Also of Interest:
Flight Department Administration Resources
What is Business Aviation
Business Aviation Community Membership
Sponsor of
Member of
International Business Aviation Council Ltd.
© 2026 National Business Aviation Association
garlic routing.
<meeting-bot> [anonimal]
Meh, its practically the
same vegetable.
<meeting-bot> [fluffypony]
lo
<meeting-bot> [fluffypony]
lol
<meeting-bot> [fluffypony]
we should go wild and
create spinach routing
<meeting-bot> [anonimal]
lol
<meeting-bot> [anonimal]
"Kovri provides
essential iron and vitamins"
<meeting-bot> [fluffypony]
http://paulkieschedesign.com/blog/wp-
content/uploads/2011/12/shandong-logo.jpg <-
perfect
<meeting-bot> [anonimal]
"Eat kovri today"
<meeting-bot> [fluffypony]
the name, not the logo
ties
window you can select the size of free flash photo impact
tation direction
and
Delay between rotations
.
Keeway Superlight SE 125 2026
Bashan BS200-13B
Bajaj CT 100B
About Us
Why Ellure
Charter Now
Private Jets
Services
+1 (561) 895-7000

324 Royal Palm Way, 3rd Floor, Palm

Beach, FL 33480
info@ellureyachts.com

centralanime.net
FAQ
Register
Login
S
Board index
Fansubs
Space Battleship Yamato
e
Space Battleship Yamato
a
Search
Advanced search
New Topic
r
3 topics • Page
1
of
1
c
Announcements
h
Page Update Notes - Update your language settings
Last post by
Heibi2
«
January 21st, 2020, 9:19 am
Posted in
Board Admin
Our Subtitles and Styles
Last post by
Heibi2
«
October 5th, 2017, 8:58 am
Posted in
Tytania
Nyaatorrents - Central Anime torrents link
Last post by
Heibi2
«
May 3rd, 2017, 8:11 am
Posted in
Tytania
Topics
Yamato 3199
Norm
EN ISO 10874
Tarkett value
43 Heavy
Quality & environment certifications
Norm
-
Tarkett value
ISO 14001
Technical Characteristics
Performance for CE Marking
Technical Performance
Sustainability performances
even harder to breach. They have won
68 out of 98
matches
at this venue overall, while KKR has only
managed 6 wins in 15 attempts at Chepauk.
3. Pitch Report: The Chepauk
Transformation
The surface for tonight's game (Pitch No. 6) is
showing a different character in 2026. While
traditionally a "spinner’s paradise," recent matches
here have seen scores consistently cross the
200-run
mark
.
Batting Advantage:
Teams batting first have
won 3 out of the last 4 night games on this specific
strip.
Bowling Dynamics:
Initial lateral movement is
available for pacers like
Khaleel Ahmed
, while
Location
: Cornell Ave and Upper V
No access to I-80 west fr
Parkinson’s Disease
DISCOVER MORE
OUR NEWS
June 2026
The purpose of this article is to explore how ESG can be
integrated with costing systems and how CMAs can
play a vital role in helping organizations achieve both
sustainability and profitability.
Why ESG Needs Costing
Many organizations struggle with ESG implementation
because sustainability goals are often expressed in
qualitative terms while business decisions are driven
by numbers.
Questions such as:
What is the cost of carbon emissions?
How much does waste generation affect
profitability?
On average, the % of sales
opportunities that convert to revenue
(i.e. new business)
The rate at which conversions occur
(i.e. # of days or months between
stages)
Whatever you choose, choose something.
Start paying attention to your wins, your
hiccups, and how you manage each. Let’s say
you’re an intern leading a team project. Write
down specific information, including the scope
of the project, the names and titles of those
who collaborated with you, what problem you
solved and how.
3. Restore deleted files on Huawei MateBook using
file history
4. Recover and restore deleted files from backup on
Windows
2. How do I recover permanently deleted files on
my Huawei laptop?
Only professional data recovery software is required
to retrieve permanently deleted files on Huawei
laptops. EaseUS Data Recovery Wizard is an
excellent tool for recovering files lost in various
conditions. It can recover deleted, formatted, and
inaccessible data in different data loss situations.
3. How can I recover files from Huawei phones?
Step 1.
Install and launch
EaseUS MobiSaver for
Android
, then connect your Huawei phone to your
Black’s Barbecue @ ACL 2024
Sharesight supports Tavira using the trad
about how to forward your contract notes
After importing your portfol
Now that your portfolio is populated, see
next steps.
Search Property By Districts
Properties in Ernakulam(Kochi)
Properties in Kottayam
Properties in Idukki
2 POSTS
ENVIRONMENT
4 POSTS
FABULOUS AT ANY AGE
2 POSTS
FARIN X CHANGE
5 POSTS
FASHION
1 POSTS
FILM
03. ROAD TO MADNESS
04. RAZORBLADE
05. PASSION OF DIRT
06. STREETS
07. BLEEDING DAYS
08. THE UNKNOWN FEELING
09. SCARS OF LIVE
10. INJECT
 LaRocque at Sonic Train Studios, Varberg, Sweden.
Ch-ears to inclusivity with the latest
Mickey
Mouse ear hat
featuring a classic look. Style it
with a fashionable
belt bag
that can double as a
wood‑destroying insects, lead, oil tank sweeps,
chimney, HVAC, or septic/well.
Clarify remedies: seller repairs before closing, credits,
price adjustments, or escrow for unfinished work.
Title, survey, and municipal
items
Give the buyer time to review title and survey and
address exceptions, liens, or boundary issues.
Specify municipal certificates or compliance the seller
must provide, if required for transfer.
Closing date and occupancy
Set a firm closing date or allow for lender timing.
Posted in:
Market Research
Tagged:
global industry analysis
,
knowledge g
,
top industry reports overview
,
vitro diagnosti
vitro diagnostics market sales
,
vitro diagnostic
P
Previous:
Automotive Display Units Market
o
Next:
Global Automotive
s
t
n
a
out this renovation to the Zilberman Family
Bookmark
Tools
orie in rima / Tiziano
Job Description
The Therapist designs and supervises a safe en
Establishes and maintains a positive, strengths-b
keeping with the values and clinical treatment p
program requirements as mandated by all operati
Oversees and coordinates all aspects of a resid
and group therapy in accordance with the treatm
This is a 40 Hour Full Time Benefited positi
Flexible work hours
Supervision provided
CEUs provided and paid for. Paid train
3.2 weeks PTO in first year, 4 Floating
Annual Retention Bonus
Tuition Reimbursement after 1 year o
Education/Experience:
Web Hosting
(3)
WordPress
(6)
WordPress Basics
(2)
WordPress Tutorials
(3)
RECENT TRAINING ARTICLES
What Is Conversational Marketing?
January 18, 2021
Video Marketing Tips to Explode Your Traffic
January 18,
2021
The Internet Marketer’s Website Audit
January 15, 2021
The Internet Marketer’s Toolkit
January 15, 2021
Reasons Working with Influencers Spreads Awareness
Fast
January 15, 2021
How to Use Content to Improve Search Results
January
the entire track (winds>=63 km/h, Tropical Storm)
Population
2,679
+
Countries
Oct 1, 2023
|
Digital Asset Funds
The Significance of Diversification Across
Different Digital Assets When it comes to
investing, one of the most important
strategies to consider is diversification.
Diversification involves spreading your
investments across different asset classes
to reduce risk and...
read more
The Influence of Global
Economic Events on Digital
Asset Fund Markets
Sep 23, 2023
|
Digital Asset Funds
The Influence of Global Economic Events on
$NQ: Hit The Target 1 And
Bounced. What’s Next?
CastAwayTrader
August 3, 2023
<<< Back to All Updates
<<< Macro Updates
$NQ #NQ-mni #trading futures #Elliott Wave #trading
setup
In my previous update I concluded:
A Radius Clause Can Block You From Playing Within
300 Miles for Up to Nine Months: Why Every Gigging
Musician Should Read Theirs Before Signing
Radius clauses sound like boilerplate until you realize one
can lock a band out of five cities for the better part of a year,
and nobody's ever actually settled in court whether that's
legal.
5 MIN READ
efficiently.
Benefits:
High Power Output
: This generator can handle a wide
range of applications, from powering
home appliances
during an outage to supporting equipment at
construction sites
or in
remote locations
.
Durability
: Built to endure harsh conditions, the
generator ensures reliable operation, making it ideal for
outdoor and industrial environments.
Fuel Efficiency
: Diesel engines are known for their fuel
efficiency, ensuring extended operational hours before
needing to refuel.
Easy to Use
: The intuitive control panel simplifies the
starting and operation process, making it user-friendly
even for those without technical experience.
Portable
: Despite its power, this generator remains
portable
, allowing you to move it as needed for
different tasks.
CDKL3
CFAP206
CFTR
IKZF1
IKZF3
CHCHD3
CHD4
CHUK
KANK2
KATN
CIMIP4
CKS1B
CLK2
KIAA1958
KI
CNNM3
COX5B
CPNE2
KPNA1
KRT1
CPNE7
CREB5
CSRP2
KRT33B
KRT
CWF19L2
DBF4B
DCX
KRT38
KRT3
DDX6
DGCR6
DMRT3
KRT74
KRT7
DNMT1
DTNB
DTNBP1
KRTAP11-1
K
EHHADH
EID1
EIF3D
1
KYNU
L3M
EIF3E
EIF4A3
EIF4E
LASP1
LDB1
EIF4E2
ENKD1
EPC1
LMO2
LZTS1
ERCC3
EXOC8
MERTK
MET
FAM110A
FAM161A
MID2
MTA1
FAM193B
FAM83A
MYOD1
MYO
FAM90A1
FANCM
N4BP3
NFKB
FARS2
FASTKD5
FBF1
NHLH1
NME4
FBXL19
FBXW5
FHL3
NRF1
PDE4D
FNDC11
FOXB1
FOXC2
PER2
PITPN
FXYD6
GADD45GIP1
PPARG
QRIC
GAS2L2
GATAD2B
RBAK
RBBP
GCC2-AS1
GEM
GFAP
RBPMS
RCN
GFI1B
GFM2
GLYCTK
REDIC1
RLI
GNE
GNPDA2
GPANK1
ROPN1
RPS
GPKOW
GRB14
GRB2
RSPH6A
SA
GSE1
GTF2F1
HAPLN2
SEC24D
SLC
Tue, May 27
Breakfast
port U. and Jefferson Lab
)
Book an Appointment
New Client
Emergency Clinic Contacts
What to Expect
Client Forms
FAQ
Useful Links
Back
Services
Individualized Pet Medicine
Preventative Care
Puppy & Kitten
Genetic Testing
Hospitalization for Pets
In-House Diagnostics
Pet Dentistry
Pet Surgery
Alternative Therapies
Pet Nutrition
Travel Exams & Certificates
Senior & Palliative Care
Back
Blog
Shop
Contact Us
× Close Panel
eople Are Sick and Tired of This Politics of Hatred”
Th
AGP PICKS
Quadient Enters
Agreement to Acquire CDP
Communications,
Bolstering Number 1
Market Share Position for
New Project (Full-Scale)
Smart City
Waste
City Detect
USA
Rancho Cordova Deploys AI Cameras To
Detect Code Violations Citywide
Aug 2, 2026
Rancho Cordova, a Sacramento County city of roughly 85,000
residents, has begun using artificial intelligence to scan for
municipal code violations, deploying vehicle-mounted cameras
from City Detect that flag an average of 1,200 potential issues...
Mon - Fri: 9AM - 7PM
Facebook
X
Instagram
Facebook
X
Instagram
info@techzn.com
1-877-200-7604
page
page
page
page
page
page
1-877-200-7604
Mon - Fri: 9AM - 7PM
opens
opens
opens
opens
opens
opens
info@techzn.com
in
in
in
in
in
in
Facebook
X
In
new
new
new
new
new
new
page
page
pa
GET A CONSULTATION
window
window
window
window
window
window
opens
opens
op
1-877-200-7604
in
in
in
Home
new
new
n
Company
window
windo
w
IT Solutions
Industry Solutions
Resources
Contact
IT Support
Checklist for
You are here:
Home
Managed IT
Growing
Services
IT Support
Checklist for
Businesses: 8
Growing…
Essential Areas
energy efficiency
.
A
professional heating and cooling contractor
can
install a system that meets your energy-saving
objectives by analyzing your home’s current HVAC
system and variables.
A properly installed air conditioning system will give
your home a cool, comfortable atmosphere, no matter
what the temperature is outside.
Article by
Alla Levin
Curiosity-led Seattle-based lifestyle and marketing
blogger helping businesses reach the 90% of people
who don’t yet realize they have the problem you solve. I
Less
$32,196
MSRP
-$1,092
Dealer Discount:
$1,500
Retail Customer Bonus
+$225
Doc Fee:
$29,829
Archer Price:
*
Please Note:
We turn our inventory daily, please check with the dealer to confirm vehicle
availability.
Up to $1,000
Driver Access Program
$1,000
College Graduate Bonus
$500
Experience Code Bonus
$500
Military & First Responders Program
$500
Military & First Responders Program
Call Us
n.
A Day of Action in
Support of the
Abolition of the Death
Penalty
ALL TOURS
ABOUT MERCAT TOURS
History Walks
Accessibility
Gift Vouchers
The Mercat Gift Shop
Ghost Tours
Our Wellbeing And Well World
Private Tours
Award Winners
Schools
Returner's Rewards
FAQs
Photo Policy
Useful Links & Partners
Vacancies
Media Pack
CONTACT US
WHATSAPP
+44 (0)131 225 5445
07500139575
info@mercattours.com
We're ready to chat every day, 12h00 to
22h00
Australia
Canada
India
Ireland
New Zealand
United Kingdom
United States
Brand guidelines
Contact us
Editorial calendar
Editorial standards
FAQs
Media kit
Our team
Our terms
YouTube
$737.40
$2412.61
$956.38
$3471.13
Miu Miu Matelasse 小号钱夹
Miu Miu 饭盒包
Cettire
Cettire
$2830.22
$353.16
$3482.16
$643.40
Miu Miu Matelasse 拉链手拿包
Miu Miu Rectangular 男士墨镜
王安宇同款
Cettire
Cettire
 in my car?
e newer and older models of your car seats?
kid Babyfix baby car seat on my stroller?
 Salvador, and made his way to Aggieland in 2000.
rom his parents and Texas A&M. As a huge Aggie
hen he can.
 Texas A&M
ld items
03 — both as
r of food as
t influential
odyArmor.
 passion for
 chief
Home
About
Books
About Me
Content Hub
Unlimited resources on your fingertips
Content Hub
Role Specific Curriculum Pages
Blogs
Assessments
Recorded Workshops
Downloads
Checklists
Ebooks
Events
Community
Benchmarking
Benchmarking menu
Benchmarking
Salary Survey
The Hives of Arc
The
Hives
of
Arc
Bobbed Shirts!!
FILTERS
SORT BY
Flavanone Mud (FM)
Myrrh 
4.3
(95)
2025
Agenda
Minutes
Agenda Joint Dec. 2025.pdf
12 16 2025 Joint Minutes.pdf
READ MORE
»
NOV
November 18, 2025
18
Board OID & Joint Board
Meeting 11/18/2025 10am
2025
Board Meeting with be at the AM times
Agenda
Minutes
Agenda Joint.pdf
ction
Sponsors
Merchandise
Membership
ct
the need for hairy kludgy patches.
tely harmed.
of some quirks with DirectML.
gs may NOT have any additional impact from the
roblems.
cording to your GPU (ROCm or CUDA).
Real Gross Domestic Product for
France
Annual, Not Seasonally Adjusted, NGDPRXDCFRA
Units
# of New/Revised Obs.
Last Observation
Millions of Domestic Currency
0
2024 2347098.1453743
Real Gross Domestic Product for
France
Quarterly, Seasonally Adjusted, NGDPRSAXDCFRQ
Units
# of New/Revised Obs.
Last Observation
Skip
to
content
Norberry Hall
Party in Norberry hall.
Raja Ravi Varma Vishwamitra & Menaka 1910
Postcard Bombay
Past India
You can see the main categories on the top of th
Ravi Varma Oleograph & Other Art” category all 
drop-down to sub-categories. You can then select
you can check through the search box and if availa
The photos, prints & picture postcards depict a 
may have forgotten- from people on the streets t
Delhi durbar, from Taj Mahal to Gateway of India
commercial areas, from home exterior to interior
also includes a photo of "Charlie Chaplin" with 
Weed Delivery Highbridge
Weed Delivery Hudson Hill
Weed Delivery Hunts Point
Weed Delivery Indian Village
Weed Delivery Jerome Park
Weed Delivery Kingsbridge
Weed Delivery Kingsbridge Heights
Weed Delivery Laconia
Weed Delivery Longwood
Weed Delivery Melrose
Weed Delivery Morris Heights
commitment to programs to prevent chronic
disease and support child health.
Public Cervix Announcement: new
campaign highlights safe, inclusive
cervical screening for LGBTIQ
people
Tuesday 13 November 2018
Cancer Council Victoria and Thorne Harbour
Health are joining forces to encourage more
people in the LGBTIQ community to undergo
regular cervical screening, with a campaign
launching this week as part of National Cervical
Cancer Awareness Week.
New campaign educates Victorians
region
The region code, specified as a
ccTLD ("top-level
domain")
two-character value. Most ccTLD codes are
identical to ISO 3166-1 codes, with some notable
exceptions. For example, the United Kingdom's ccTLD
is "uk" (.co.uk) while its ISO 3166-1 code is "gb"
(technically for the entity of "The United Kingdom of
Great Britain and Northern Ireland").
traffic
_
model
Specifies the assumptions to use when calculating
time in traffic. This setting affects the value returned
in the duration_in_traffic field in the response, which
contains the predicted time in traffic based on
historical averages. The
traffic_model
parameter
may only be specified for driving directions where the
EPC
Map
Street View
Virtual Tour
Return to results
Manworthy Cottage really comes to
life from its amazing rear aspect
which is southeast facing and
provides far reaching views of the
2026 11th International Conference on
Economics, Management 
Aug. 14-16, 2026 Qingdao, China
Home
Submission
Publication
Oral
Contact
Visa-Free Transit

----

**Work instructions:** Put every line from the start of the items through the line containing "same vegetable." into a JSON list of strings, one string per line, with both ends included and blank lines left out.

**Result of this exercise:**
[
  "Also of Interest:",
  "Flight Department Administration Resources",
  "What is Business Aviation",
  "Business Aviation Community Membership",
  "Sponsor of",
  "Member of",
  "International Business Aviation Council Ltd.",
  "© 2026 National Business Aviation Association",
  "garlic routing.",
  "<meeting-bot> [anonimal]",
  "Meh, its practically the",
  "same vegetable."
]